--- Data under study ---
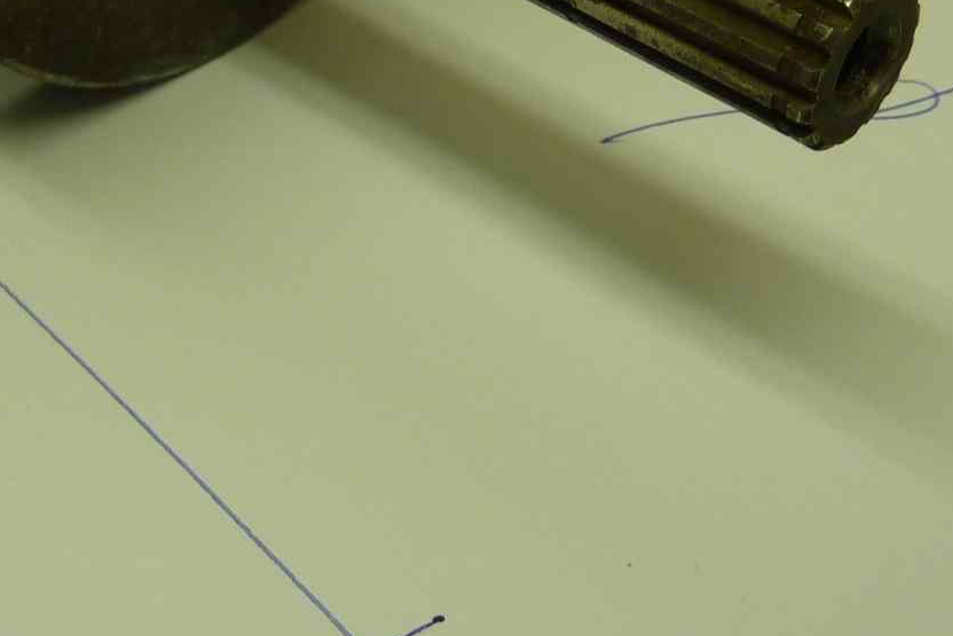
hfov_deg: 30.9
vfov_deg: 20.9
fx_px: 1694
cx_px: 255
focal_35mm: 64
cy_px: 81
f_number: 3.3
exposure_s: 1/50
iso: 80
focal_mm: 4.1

--

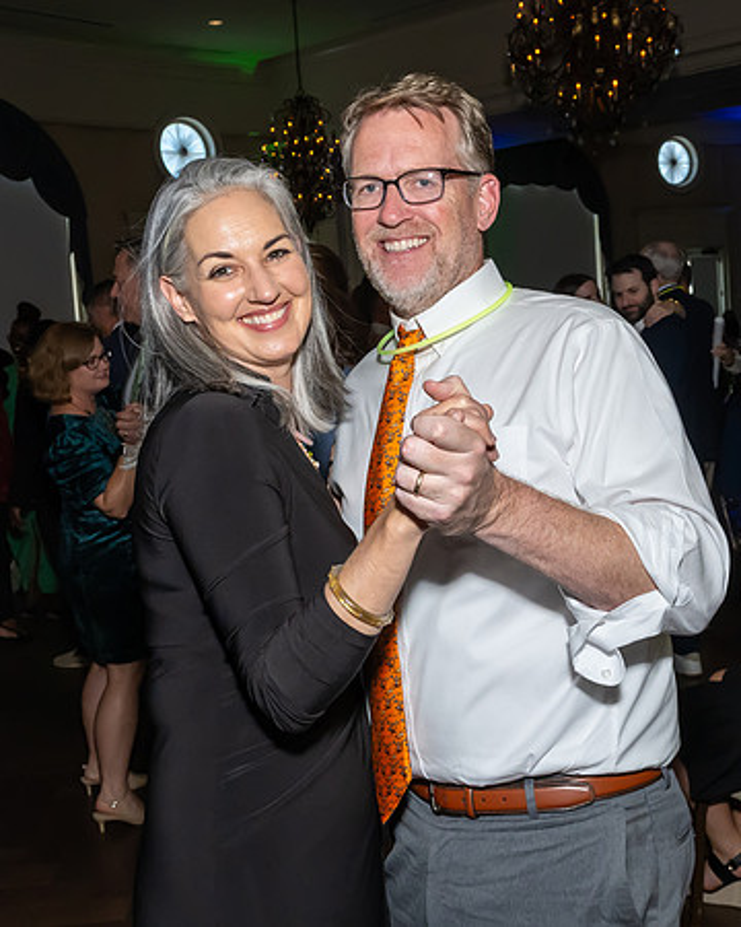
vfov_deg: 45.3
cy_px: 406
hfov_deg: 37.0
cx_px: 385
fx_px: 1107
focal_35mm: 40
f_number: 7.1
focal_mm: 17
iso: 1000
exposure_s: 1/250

--- Job item ---
Starting at the line that has "fx_px: 1694" and ending at the line that has "focal_mm: 4.1", please write out the lines above exactly, leaving out all others.

--- Response area ---
fx_px: 1694
cx_px: 255
focal_35mm: 64
cy_px: 81
f_number: 3.3
exposure_s: 1/50
iso: 80
focal_mm: 4.1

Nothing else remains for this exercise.